Both entertainers are New York favorites, and for good reason. They’re tremendous talents.
White has been a beloved Broadway performer for over 40 years in featured roles, including in Chicago, as Matron “Mama” Morton and in the Matthew Broderick revival of How to Succeed in Business Without Really Trying, as the fevered vocalist in the show-stopping “Brotherhood of Man” number. Currently she is one of the leads in Hades Town.
White’s got a big, expressive I’m-still-here voice and an animated personality to go with it.
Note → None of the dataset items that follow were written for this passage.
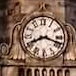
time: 8:18
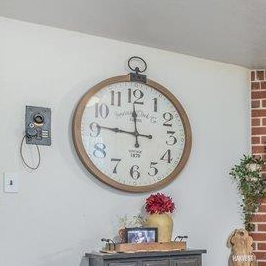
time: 11:46
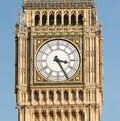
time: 3:25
She can strut around the stage belting the comic “If You’re Good to Mama” from Chicago or the jazzy “Those Hands,” from the little-known Cy Coleman and Alan and Marilyn Bergman musical Like Jazz, transform into a sophisticated chanteuse on Coleman and Leigh’s witty “When in Rome,” or turn tender and wistful on the ballad “Soon as I Get Home” from The Wiz.
She’s also a gifted raconteur, delightfully describing how she got her first job in a bus-and-truck company of The Wiz, how an unknown Madonna dropped out of an early Broadway show they both were rehearsing to “become a recording artist,” or how she had to audition many times for Michael Bennett to land a part in the Los Angeles cast of Dream Girls and then telling Bennett that she wouldn’t go to Los Angeles.
That she relented, moved to California for the run, and went on to perform in various companies of the powerful musical, turned out to be a good thing for us. White called to the stage from the audience two former Dream Girls cast members who joined her in recreating some of their powerful numbers from the show. This brought down the house.
The evening’s success wasn’t only White’s. Rudetsky’s attentive piano accompaniment served the singer first and foremost, then filled the hall with rich tones when called for. Rudetsky is much more than an expert musician, he’s also an unabashed M.C., asking forthright questions of White and drawing out hilarious stories and ad libs from her.
It was a pleasure to be in the presence of two such energetic, accomplished entertainers for an all too brief 90-minute set. The only question now is, when will they be back at The Wallis to do it all over again? Until then, next month Rudetsky returns to The Wallis on May 4 with Broadway pro Stephanie J. Block.